BRATISLAVA, September 8, (WEBNOVINY) — Parliament on Thursday approved the Cabinet’s proposal that the state allocates EUR 350 million to settle the debts of hospitals in connection with their transformation from budget-subsidized organizations to joint-stock companies. The suggested sum is lower than the assessment of overall liabilities as of the end of this year elaborated by the Forensic Engineering Institute of the Zilina University which estimates that the state-run hospitals would need financial sources totaling almost EUR 420 million. The Health Ministry has also called attention to other liabilities exceeding EUR 111 million that the institutions will have to deal with.
During a preceding discussion, the opposition did not primarily criticize the settling of debts of the state-run medical facilities but their transformation from budget-subsidized organizations to joint-stock companies, claiming that they may end up filing for bankruptcy and in hands of private investors due to accumulating debts and their incomplete settlement. “Privatization of state-run hospitals is you goal,” said Branislav Ondrus (SMER-SD). “It is not true, transformation will stabilize hospitals in Slovakia,” responded Health Minister Ivan Uhliarik stressing that the state will be a 100-percent owner of the future joint-stock companies.
The opposition also slammed the fact that the debt settlement only concerns state-run hospitals. Still, parliament did not okay the procedural proposal for the material being returned to the Health Ministry for reworking so that the funds earmarked for financial stabilization would also be provided to non-state hospitals that have to undergo transformation.
The debt settlement program should have clear rules and be supervised by a committee of three Finance Ministry’s and three Health Ministry’s representatives. Finance Minister Ivan Miklos warned in early July that since the volume of sources for settling debts of hospitals is limited and lower than overall demands, claims of primary creditors of medical facilities will be satisfied first. The debt settlement should be run in three phases. Outstanding debts to the public sector, for example to the social security provider Socialna Poistovna, should be settled in the first phase without a special agreement.

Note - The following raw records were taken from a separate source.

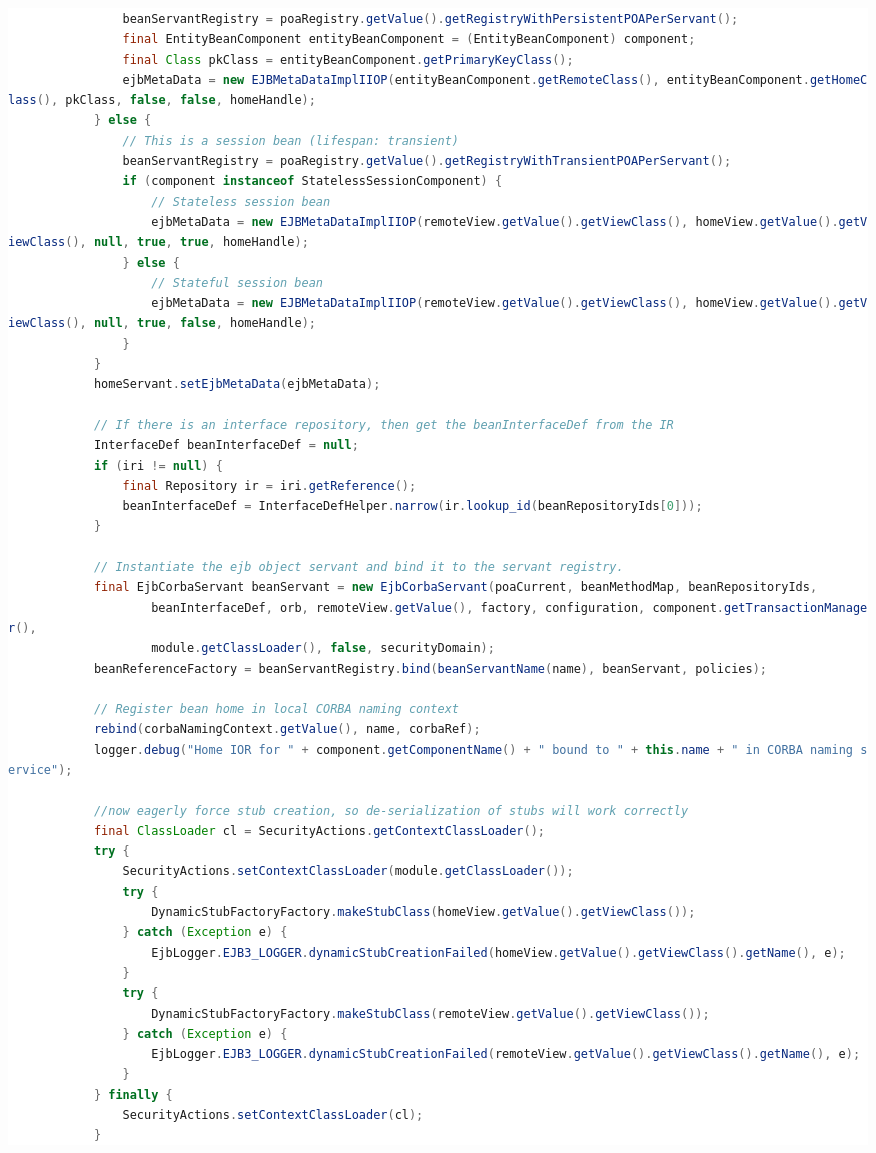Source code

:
 ```java
                beanServantRegistry = poaRegistry.getValue().getRegistryWithPersistentPOAPerServant();
                final EntityBeanComponent entityBeanComponent = (EntityBeanComponent) component;
                final Class pkClass = entityBeanComponent.getPrimaryKeyClass();
                ejbMetaData = new EJBMetaDataImplIIOP(entityBeanComponent.getRemoteClass(), entityBeanComponent.getHomeClass(), pkClass, false, false, homeHandle);
            } else {
                // This is a session bean (lifespan: transient)
                beanServantRegistry = poaRegistry.getValue().getRegistryWithTransientPOAPerServant();
                if (component instanceof StatelessSessionComponent) {
                    // Stateless session bean
                    ejbMetaData = new EJBMetaDataImplIIOP(remoteView.getValue().getViewClass(), homeView.getValue().getViewClass(), null, true, true, homeHandle);
                } else {
                    // Stateful session bean
                    ejbMetaData = new EJBMetaDataImplIIOP(remoteView.getValue().getViewClass(), homeView.getValue().getViewClass(), null, true, false, homeHandle);
                }
            }
            homeServant.setEjbMetaData(ejbMetaData);

            // If there is an interface repository, then get the beanInterfaceDef from the IR
            InterfaceDef beanInterfaceDef = null;
            if (iri != null) {
                final Repository ir = iri.getReference();
                beanInterfaceDef = InterfaceDefHelper.narrow(ir.lookup_id(beanRepositoryIds[0]));
            }

            // Instantiate the ejb object servant and bind it to the servant registry.
            final EjbCorbaServant beanServant = new EjbCorbaServant(poaCurrent, beanMethodMap, beanRepositoryIds,
                    beanInterfaceDef, orb, remoteView.getValue(), factory, configuration, component.getTransactionManager(),
                    module.getClassLoader(), false, securityDomain);
            beanReferenceFactory = beanServantRegistry.bind(beanServantName(name), beanServant, policies);

            // Register bean home in local CORBA naming context
            rebind(corbaNamingContext.getValue(), name, corbaRef);
            logger.debug("Home IOR for " + component.getComponentName() + " bound to " + this.name + " in CORBA naming service");

            //now eagerly force stub creation, so de-serialization of stubs will work correctly
            final ClassLoader cl = SecurityActions.getContextClassLoader();
            try {
                SecurityActions.setContextClassLoader(module.getClassLoader());
                try {
                    DynamicStubFactoryFactory.makeStubClass(homeView.getValue().getViewClass());
                } catch (Exception e) {
                    EjbLogger.EJB3_LOGGER.dynamicStubCreationFailed(homeView.getValue().getViewClass().getName(), e);
                }
                try {
                    DynamicStubFactoryFactory.makeStubClass(remoteView.getValue().getViewClass());
                } catch (Exception e) {
                    EjbLogger.EJB3_LOGGER.dynamicStubCreationFailed(remoteView.getValue().getViewClass().getName(), e);
                }
            } finally {
                SecurityActions.setContextClassLoader(cl);
            }

```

The revision to the law on health insurance companies that took effect in April of this year facilitates transformation of state-run hospitals to joint stock companies. Hospitals have time to do so by the end of the year while the deadline can be moved forward by six months in justified cases. The state will be a founder and a 100-percent shareholder of the future joint-stock companies and the Health Ministry or a respective ministry, e.g. the Transport or Defense Ministry, will act on their behalf in specific cases. New joint stock companies will be responsible for all liabilities and claims as well as obligations towards employees. A total of 31 facilities should be transformed.